---------- Excerpted data ----------

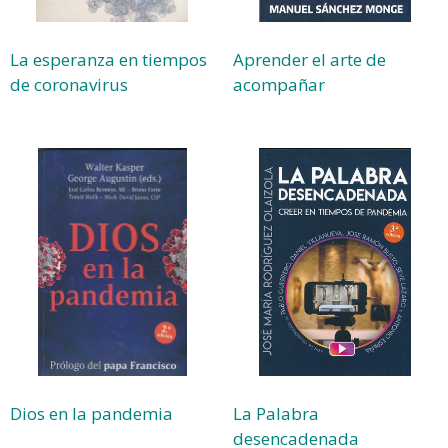
La esperanza en tiempos
Aprender el arte de
de coronavirus
acompañar
Dios en la pandemia
La Palabra
desencadenada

----------

**Requirement:**
Copy out exactly the lines from the one containing "Aprender el arte de" through the last line above, keeping both end lines.

**Exercise output:**
Aprender el arte de
de coronavirus
acompañar
Dios en la pandemia
La Palabra
desencadenada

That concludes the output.